Monday, August 24, 2009

Heat calculations

We had a bit of a cold night the day before yesterday, and so our minds turned to heat. Our plan now is to go ahead and get the furnace in the carriage house running (it is reputed to work, but I want it cleaned and inspected before flipping the switch), but only to use that to heat the work area downstairs.

Upstairs, we're going with electric baseboard heat. This has several advantages, chief of which is that forced air is not good in combination with allergies, and our son has allergies. The second advantage is the flexibility; you can heat just the rooms you're using (granted, in this small an apartment, this is not such a huge advantage). Electrical heat, of course, is not the cheapest. If we had unlimited funds, I'd probably go with water radiant heat under the floor on both floors. But we do not have unlimited funds, so we calculate our BTU requirements.

(Of course, most of the heat from downstairs will waft up to the apartment anyway, so the baseboard heaters are really just for convenience and comfort. In May we were still living in the tropics. I don't expect November to be easy for any of us.)

To calculate BTU requirements, we first measure the carriage house. I've been wanting to get that done for three months, and here's the result! A man, a plan, a carriage house, esuohegairr a canal, Panama! We're going to heat the front room, the bedroom, the kitchen, and the bath. Using the area of each room, we use hearth.com/calculator/btucalc.html with its most pessimistic settings to get a maximum BTU requirement for tropical people living in the wrong part of the planet, use the conversion factor of 1kW = 3143 BTU to get a rough kilowatt rating, then use the rule of thumb of 250 W per foot baseboard heat to find out where we can put our heaters.

The front room is 15' x 13' = 195 sqft = 7800 BTU = 2500 W = 10 feet.

The bedroom is 14' x 11.5' = 161 sqft = 6700 BTU = 2000 W = 8 feet.

The kitchen is 11.5' x 10.5' = 121 sqft = 5300 BTU = 1500 W = 6 feet.

Finally, the bathroom is 7' x 7' = 49 sqft = 2200 BTU = 750 W = 3 feet.

We don't actually want 8 feet of heater in the bedroom, because we only want about 6 feet under the window. And we don't want 6 feet in the kitchen, because the north wall is the stove and cabinets, and there's really only room for about 3 feet under the window (but we cook a lot; the kitchen will never be cold). To compensate, we'll put 6 feet into the hallway between the bedroom and the kitchen.

In the front room, we'll put 6 feet under the window, then the other 4 feet onto the north wall opposite.

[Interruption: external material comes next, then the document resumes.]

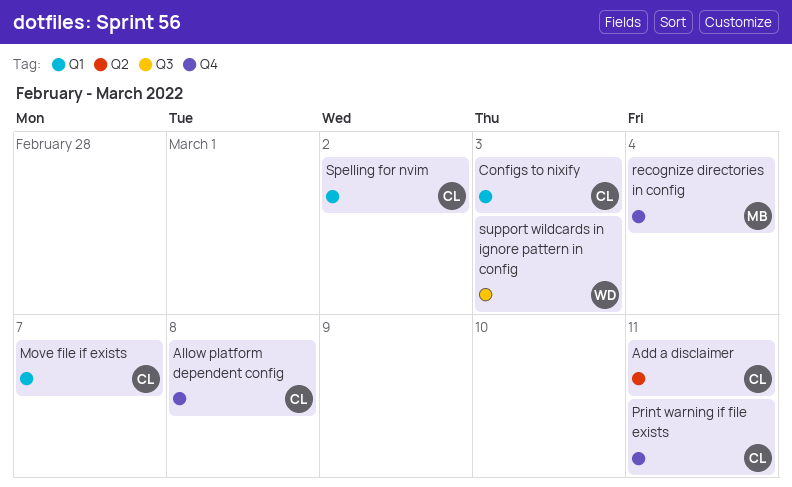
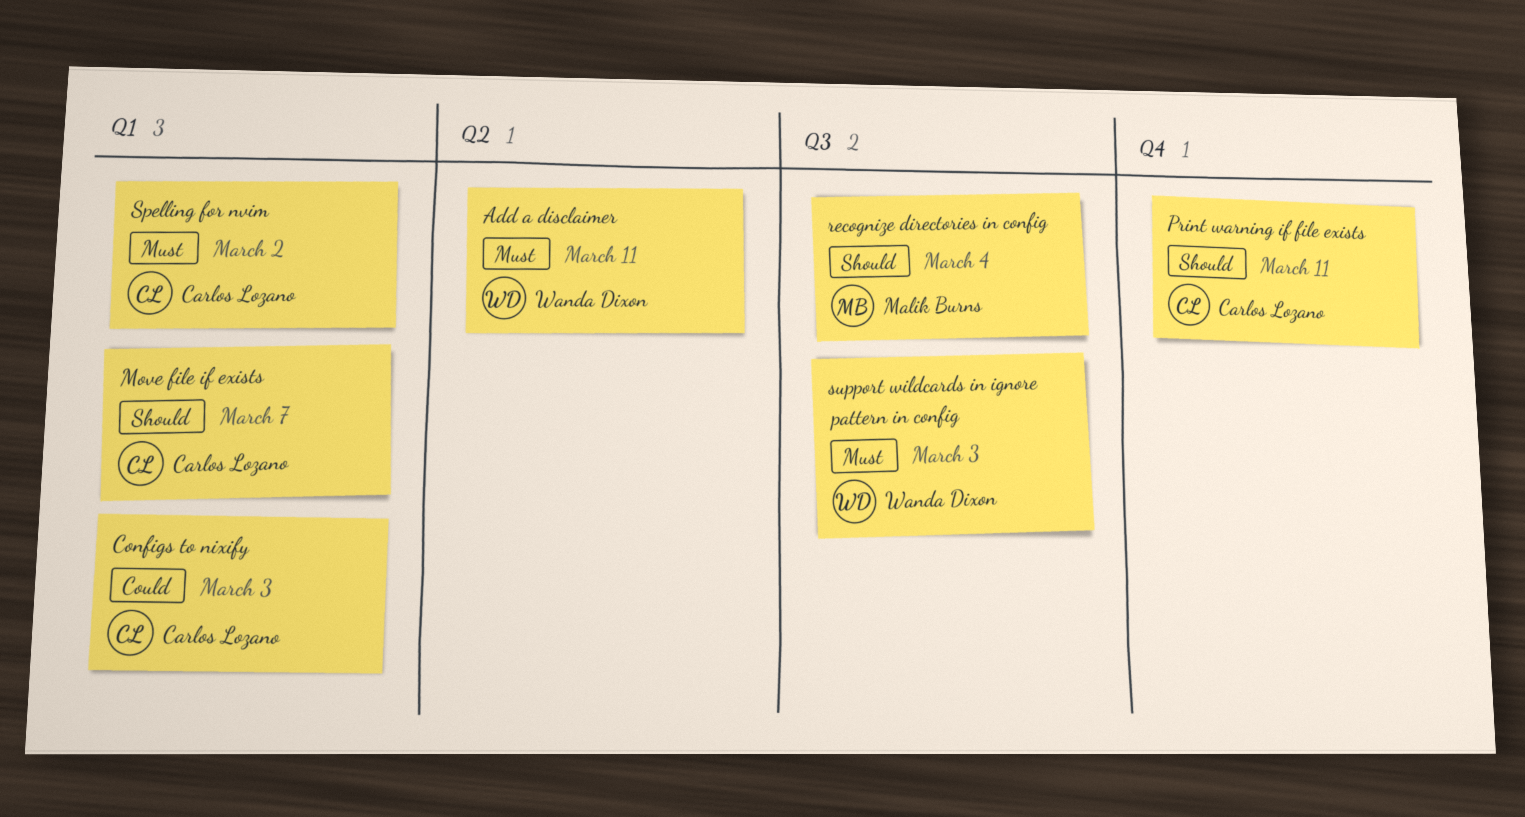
Add a disclaimer, owner: Carlos Lozano -> Wanda Dixon
Allow platform dependent config: present -> none
recognize directories in config, label: Q4 -> Q3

There's good insulation in the carriage house attic; with the new double-glazed windows and a whole lot of caulk and Great Stuff urethane foam to stop all the drafts, I really think this is going to be a really cozy little building for us. If we cranked all the heaters to the max, our outlay would be around $300 per month - but that would bake even us out of here if the outside temperature were anything above 25 below.

I think this will work.


1 comment:

  1. One of the places I lived in Lexington, KY had a kitchen with NO heat which had been converted from a sun porch. Drafts, yes. The refrigerator motor kept it warmer than 60F most of the time.